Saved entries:
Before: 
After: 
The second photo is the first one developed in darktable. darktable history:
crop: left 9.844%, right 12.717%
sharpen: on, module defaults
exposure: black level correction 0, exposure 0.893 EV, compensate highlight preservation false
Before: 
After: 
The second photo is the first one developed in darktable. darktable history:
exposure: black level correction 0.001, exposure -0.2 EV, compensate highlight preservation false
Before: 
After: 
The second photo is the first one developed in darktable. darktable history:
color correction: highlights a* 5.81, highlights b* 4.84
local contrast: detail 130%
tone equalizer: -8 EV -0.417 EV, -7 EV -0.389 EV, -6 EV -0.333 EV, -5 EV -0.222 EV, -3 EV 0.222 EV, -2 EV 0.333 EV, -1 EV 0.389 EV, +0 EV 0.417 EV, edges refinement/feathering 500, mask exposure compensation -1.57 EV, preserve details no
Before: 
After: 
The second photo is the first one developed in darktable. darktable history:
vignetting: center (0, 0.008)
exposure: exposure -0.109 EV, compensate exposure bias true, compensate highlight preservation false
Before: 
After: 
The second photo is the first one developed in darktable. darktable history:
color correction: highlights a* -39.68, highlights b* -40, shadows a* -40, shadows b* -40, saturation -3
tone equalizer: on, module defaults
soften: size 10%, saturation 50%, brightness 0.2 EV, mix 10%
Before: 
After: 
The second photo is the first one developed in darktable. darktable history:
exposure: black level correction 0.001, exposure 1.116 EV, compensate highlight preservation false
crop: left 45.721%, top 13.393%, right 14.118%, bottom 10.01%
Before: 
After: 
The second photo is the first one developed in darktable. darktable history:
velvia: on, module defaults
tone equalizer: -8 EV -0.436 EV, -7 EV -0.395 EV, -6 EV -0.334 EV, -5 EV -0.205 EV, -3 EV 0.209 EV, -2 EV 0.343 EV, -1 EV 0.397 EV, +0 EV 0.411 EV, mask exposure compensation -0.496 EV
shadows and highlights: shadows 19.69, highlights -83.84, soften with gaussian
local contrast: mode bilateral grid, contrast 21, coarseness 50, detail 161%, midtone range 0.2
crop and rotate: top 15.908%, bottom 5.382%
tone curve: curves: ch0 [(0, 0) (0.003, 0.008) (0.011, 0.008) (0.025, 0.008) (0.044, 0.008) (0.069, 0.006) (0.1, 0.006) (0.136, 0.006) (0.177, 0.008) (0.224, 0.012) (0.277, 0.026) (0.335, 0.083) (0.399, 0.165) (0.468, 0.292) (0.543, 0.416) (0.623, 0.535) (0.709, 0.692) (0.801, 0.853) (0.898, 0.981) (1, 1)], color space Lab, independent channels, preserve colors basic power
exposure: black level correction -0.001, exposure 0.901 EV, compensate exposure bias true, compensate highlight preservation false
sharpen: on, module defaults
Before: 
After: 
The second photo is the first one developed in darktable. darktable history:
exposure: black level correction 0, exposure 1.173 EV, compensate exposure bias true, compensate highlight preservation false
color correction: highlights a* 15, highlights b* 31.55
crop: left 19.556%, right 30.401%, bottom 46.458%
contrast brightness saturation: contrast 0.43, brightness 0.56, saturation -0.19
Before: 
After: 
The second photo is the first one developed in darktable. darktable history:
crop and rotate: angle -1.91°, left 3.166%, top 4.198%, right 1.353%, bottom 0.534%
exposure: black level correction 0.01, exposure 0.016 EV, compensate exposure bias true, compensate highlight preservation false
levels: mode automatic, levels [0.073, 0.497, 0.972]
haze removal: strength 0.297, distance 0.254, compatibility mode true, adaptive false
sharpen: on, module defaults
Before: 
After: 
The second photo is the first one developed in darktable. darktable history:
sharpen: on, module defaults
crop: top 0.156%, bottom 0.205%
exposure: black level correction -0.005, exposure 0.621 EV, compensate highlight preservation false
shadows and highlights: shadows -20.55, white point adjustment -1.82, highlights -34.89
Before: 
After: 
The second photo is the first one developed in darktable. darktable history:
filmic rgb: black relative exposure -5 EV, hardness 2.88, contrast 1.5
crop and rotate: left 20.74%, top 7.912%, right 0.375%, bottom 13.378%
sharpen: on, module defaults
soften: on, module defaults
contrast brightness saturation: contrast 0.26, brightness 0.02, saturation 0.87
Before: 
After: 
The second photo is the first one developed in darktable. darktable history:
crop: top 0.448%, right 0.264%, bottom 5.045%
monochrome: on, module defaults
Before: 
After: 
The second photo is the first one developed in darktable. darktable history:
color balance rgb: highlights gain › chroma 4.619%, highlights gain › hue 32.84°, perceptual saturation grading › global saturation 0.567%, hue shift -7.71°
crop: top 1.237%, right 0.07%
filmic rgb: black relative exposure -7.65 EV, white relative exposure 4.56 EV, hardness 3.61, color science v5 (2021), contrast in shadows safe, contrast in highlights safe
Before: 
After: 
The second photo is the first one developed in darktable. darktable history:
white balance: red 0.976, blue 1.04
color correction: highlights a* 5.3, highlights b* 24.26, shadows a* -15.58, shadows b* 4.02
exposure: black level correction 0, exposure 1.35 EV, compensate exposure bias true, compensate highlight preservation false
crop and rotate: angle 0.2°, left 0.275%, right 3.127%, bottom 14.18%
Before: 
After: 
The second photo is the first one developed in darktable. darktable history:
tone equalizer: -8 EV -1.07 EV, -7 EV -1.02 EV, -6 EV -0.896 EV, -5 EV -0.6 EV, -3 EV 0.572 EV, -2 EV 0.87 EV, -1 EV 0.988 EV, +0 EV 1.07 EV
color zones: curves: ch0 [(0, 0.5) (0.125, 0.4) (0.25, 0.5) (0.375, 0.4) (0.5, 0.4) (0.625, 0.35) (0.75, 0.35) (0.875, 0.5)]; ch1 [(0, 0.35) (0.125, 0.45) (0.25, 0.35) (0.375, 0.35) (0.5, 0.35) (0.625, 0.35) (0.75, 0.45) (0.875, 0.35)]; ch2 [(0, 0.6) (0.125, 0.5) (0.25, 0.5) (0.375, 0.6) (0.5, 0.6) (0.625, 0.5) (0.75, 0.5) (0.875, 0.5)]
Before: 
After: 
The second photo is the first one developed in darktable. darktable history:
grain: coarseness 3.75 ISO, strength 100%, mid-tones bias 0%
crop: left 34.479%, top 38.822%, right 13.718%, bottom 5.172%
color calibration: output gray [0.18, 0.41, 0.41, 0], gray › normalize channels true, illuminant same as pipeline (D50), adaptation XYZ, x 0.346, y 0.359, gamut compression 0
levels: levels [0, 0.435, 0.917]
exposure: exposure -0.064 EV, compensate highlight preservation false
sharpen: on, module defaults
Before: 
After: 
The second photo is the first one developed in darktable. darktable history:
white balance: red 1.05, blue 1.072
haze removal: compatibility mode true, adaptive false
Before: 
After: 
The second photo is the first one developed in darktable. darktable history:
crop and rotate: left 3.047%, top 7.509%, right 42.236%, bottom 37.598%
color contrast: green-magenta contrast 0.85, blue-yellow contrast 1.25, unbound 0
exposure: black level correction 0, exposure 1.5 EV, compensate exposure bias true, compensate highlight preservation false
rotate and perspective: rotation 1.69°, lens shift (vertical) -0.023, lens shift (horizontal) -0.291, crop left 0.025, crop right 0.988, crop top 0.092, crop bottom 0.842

Short exercise => Quote the lines from the start of the records through the line containing "exposure: black level correction 0.001, exposure -0.2", both ends included, reproducing them exactly.

The result =>
Before: 
After: 
The second photo is the first one developed in darktable. darktable history:
crop: left 9.844%, right 12.717%
sharpen: on, module defaults
exposure: black level correction 0, exposure 0.893 EV, compensate highlight preservation false
Before: 
After: 
The second photo is the first one developed in darktable. darktable history:
exposure: black level correction 0.001, exposure -0.2 EV, compensate highlight preservation false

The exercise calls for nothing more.